* REQUIRED WORK
Every entry is to be reproduced word for word, but the images are not.

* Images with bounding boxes
====

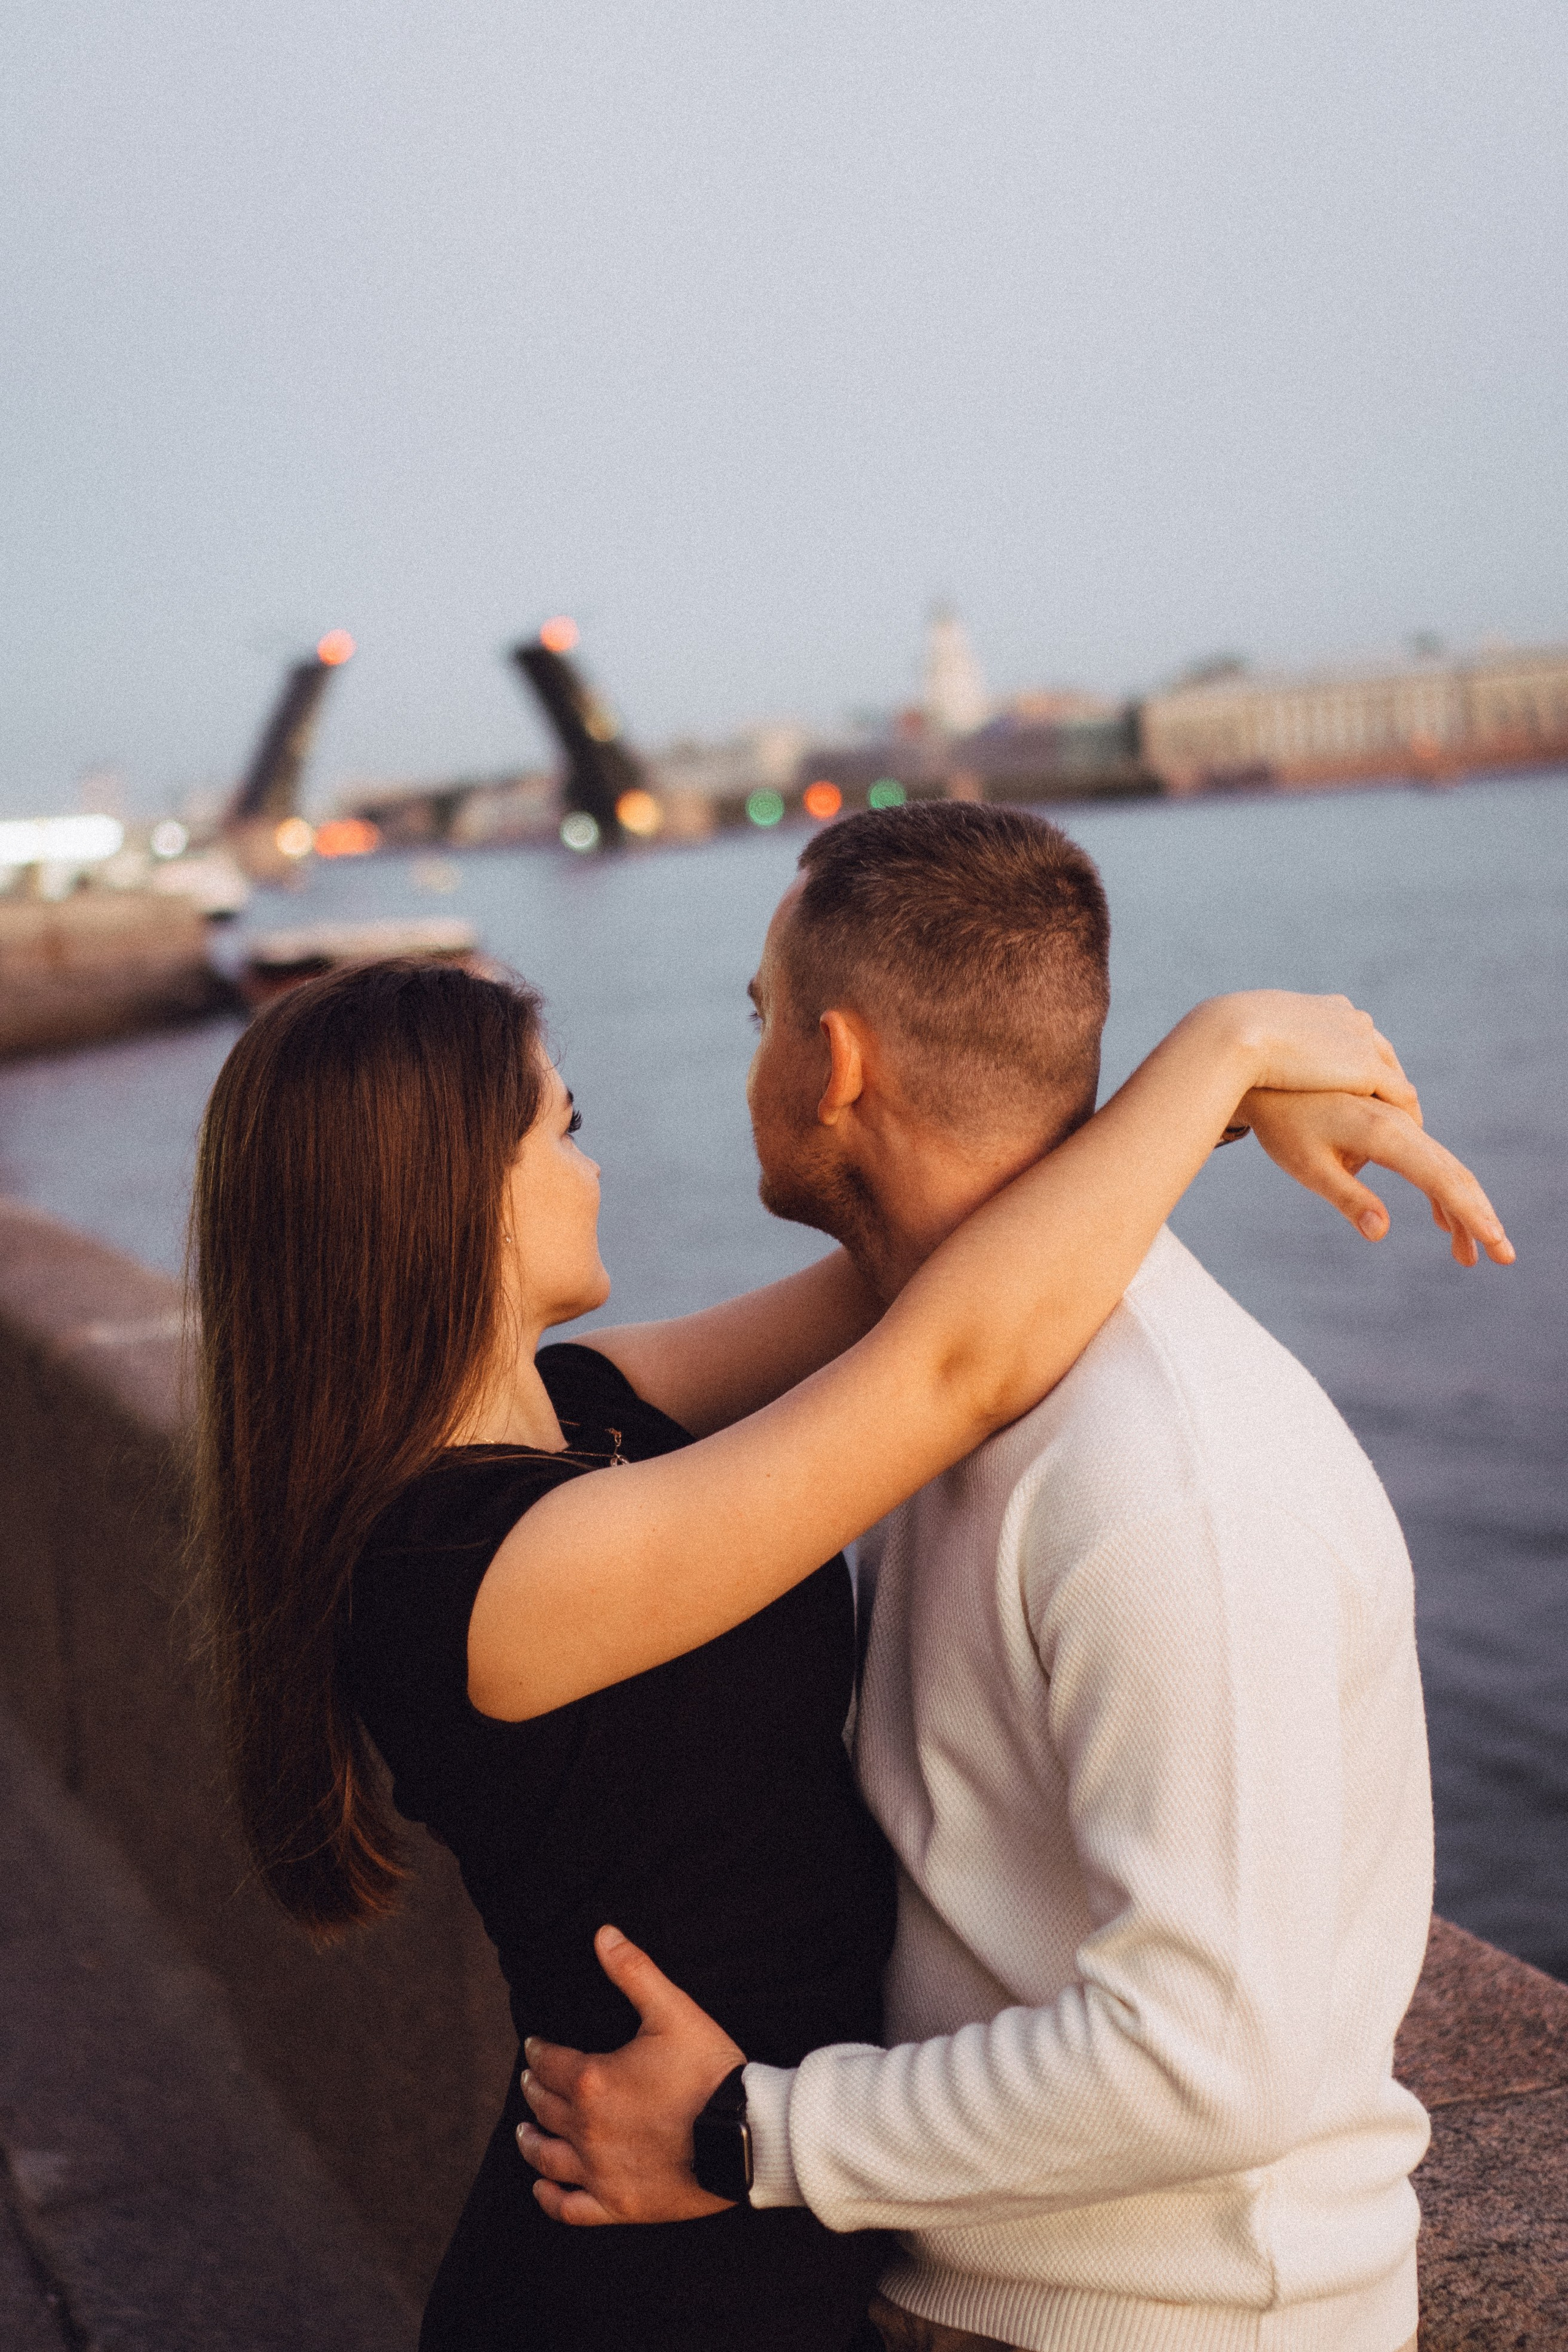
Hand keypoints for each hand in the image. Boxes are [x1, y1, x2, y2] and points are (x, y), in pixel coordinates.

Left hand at [516, 1926, 745, 2225]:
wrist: (746, 2134)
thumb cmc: (709, 2070)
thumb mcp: (673, 2011)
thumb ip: (634, 1971)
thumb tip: (602, 1933)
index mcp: (593, 2081)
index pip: (548, 2063)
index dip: (537, 2052)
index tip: (533, 2047)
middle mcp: (587, 2129)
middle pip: (544, 2107)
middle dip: (534, 2089)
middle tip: (529, 2081)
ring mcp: (600, 2171)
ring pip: (547, 2158)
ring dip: (530, 2142)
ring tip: (524, 2132)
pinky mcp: (618, 2204)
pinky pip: (570, 2208)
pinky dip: (550, 2198)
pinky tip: (542, 2188)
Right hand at [1205, 992, 1419, 1113]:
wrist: (1235, 1034)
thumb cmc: (1229, 1040)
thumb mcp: (1255, 1037)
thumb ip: (1269, 1047)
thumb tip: (1258, 1063)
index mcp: (1329, 1008)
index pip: (1358, 1038)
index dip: (1359, 1066)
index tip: (1356, 1092)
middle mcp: (1353, 1020)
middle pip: (1383, 1057)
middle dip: (1385, 1085)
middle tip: (1386, 1116)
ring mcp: (1363, 1044)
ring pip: (1395, 1079)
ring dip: (1398, 1105)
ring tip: (1398, 1133)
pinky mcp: (1367, 1069)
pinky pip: (1401, 1097)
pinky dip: (1406, 1117)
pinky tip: (1401, 1137)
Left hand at [1241, 1090, 1514, 1265]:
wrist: (1264, 1070)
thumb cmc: (1281, 1123)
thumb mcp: (1308, 1167)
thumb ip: (1349, 1197)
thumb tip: (1382, 1231)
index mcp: (1384, 1134)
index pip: (1443, 1180)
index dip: (1474, 1216)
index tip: (1497, 1246)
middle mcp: (1399, 1121)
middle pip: (1452, 1173)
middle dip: (1477, 1217)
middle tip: (1501, 1257)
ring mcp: (1395, 1116)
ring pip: (1440, 1164)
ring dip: (1456, 1208)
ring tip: (1463, 1254)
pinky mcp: (1385, 1116)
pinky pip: (1422, 1153)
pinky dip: (1435, 1186)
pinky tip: (1438, 1219)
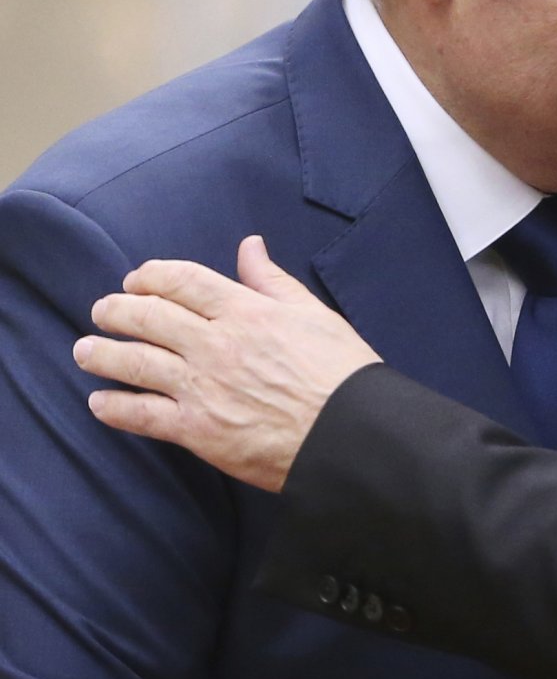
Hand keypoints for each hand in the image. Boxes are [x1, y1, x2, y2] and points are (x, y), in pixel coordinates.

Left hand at [74, 236, 380, 491]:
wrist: (350, 433)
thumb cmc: (341, 373)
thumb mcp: (314, 314)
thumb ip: (273, 281)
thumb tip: (250, 246)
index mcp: (246, 311)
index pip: (182, 281)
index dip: (150, 276)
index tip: (136, 280)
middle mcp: (216, 344)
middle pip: (148, 316)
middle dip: (116, 310)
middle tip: (102, 311)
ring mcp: (202, 388)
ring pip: (133, 362)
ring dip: (101, 353)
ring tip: (84, 350)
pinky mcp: (197, 430)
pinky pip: (141, 415)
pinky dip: (114, 407)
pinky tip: (100, 402)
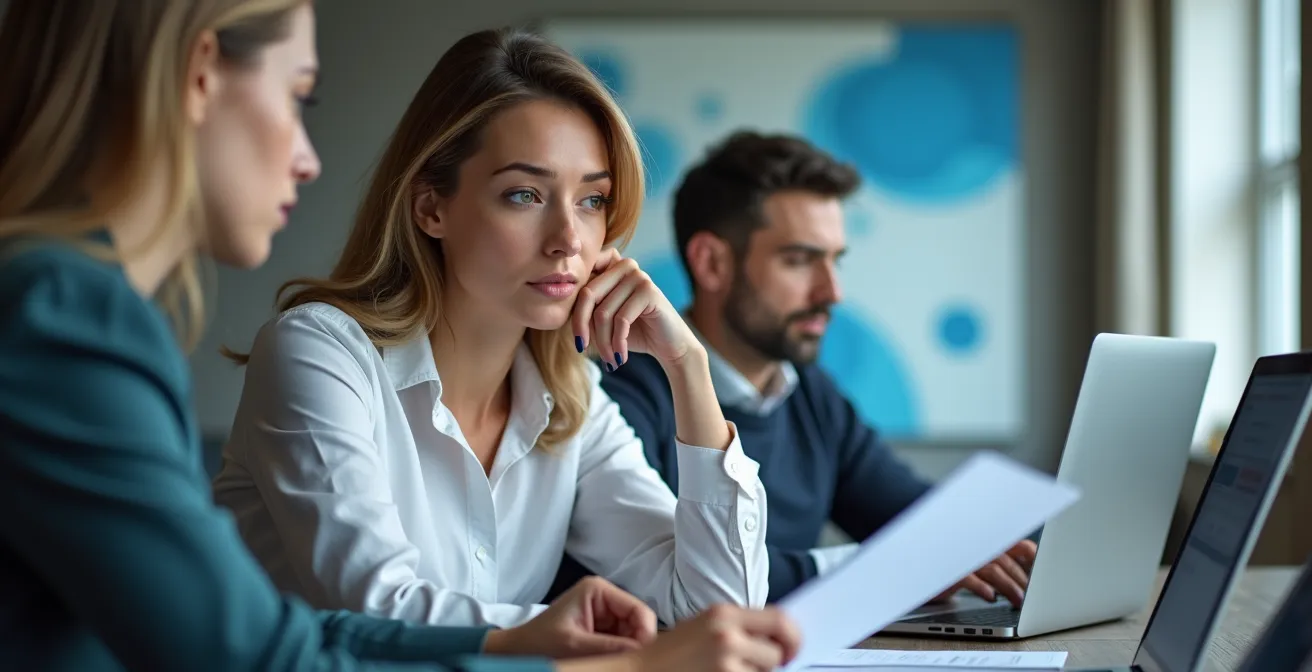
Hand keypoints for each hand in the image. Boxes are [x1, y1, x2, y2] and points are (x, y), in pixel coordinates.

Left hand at [483, 577, 656, 659]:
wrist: (518, 651)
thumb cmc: (540, 643)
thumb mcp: (576, 645)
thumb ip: (611, 648)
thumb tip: (642, 652)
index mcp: (598, 590)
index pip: (639, 610)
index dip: (646, 634)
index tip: (642, 657)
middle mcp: (605, 597)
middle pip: (638, 622)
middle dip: (636, 643)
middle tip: (628, 663)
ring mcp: (604, 613)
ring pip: (633, 634)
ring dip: (628, 649)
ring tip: (615, 662)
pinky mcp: (601, 628)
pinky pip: (622, 642)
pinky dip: (621, 653)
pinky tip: (611, 661)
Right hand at [557, 605, 801, 671]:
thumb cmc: (668, 655)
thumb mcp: (703, 626)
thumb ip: (737, 626)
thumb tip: (775, 638)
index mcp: (724, 613)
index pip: (782, 619)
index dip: (794, 637)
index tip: (791, 649)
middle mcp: (727, 634)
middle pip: (779, 650)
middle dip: (778, 662)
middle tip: (771, 666)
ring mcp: (726, 662)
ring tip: (729, 671)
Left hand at [573, 248, 697, 370]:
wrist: (669, 346)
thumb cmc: (634, 332)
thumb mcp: (603, 319)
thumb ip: (586, 308)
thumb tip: (563, 309)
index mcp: (610, 265)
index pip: (579, 283)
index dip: (573, 312)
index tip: (578, 340)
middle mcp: (624, 265)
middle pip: (587, 295)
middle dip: (581, 327)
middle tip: (583, 349)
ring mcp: (638, 275)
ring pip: (603, 312)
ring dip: (603, 342)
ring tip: (609, 358)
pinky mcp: (649, 291)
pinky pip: (621, 320)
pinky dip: (617, 343)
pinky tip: (620, 357)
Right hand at [929, 540, 1036, 606]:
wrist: (920, 570)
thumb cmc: (953, 569)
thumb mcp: (980, 565)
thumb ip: (1002, 566)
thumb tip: (1028, 580)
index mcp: (989, 543)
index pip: (1018, 545)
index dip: (1033, 557)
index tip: (1044, 572)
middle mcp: (978, 548)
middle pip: (1007, 562)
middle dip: (1022, 581)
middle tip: (1032, 597)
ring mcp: (964, 559)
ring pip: (993, 570)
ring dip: (1008, 587)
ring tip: (1018, 602)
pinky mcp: (950, 572)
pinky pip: (969, 578)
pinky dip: (981, 588)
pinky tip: (990, 597)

====

* SOLUTION TO THIS PROBLEM
Hand keypoints for each hand in the image. Boxes are [x1, y1, x2, y2] and points are (x, y), in pixel coordinates.

Left hand at [516, 1926, 745, 2225]:
wrist: (746, 2134)
thumb cmc: (709, 2070)
thumb mcp: (673, 2011)
thumb ip: (634, 1971)
thumb tip: (602, 1933)
index mcp: (593, 2081)
index pip: (548, 2063)
index dip: (537, 2052)
index tip: (533, 2047)
middle mcp: (587, 2129)
middle pip: (544, 2107)
middle dip: (534, 2089)
middle tip: (529, 2081)
ring mcp: (600, 2171)
ring pip: (547, 2158)
ring dip: (530, 2142)
ring tip: (524, 2132)
pinky mcp: (618, 2204)
pinky pip: (570, 2208)
pinky dip: (550, 2198)
pinky tip: (542, 2188)
Right hand at [1205, 992, 1419, 1113]:
wrist: (1235, 1034)
thumb cmc: (1229, 1040)
thumb mcp: (1255, 1037)
thumb ip: (1269, 1047)
thumb tip: (1258, 1063)
index mcp: (1329, 1008)
index pip: (1358, 1038)
index dip: (1359, 1066)
index tip: (1356, 1092)
middle mcp: (1353, 1020)
middle pip: (1383, 1057)
middle dip: (1385, 1085)
middle tip: (1386, 1116)
ring mcp: (1363, 1044)
ring pip: (1395, 1079)
ring dip: (1398, 1105)
ring tip: (1398, 1133)
pinky mcp: (1367, 1069)
pinky pip: (1401, 1097)
pinky dip: (1406, 1117)
pinky tip: (1401, 1137)
Left hand at [1241, 1090, 1514, 1265]:
wrist: (1264, 1070)
thumb cmc: (1281, 1123)
thumb mcp: (1308, 1167)
thumb ip: (1349, 1197)
thumb tip: (1382, 1231)
index mcp: (1384, 1134)
index pip: (1443, 1180)
index dip: (1474, 1216)
index tip: (1497, 1246)
middle mcp: (1399, 1121)
middle pip: (1452, 1173)
middle dip: (1477, 1217)
middle tip: (1501, 1257)
ring mcp: (1395, 1116)
ring pip: (1440, 1164)
ring dip: (1456, 1208)
ring tip: (1463, 1254)
pinky mcp: (1385, 1116)
pinky pip: (1422, 1153)
pinky dip: (1435, 1186)
pinky tip: (1438, 1219)
Hand keypoints for each hand in the image. Boxes are [x1, y1, x2, y2] and points are (x, y), in pixel coordinates.

Left hand at [74, 236, 380, 491]:
wrist: (350, 433)
thumb cmc: (341, 373)
thumb mcp: (314, 314)
thumb ip: (273, 281)
thumb tip: (250, 246)
index mcp: (246, 311)
index pip: (182, 281)
index dip: (150, 276)
index tip: (136, 280)
middle mcp: (216, 344)
middle pip: (148, 316)
middle dip: (116, 310)
middle tip: (102, 311)
ring mcp: (202, 388)
ring pip: (133, 362)
ring dip: (101, 353)
ring tip: (84, 350)
pinky mcp: (197, 430)
pinky pip: (141, 415)
pinky dip: (114, 407)
pinky tip: (100, 402)
Hand keypoints for each hand in the image. Boxes are [x1, y1, x2, y2] and points are (x, y), in pixel coordinates.

Left hand at [483, 577, 656, 659]:
wrist: (518, 651)
thumb cmc: (540, 643)
thumb mcp: (576, 645)
thumb ip: (611, 648)
thumb tip: (642, 652)
index mcp: (598, 590)
index pip: (639, 610)
index dip: (646, 634)
index tip: (642, 657)
middle mcp: (605, 597)
middle pip: (638, 622)
middle dip: (636, 643)
middle tip: (628, 663)
ring mcp: (604, 613)
ring pip: (633, 634)
ring dip: (628, 649)
ring tip: (615, 662)
pinky mcp: (601, 628)
pinky pip: (622, 642)
pinky dip: (621, 653)
pinky tip: (611, 661)
Right hand at [557, 605, 801, 671]:
thumb cmc: (668, 655)
thumb mcp: (703, 626)
thumb ip: (737, 626)
thumb tip: (775, 638)
index mcp: (724, 613)
index pip: (782, 619)
index dip: (794, 637)
index tip: (791, 649)
middle mcp: (727, 634)
middle pip: (779, 650)
middle dip: (778, 662)
middle tip: (771, 666)
ring mcp: (726, 662)
ring tip: (729, 671)
Left hand at [573, 248, 697, 370]:
wrist: (669, 346)
thumb cmc: (634, 332)
thumb mcp: (603, 319)
thumb ip: (586, 308)
thumb tip: (563, 309)
index mcp: (610, 265)
index pip: (579, 283)
index dip: (573, 312)
index tip: (578, 340)
middle mcp: (624, 265)
middle pip: (587, 295)
middle dip: (581, 327)
middle tip: (583, 349)
ring mcp: (638, 275)
ring pip: (603, 312)
ring dip: (603, 342)
ring tip: (609, 358)
pinky mcp: (649, 291)
pinky pip: (621, 320)
pinky dip: (617, 343)
pinky tip: (620, 357)
Right hand at [929, 540, 1036, 606]:
wrist: (920, 570)
thumb cmc: (953, 569)
thumb mcp: (980, 565)
thumb ip: (1002, 566)
thumb tip: (1028, 580)
index mcp: (989, 543)
index pip: (1018, 545)
index dip: (1033, 557)
index tip: (1044, 572)
middle mcp: (978, 548)
middle pip: (1007, 562)
middle dip: (1022, 581)
middle tip: (1032, 597)
ring mcp: (964, 559)
ring pip: (993, 570)
ring dip: (1008, 587)
ring tip: (1018, 602)
pinky mcp: (950, 572)
pinky pip: (969, 578)
pinky dip: (981, 588)
pinky tip: (990, 597)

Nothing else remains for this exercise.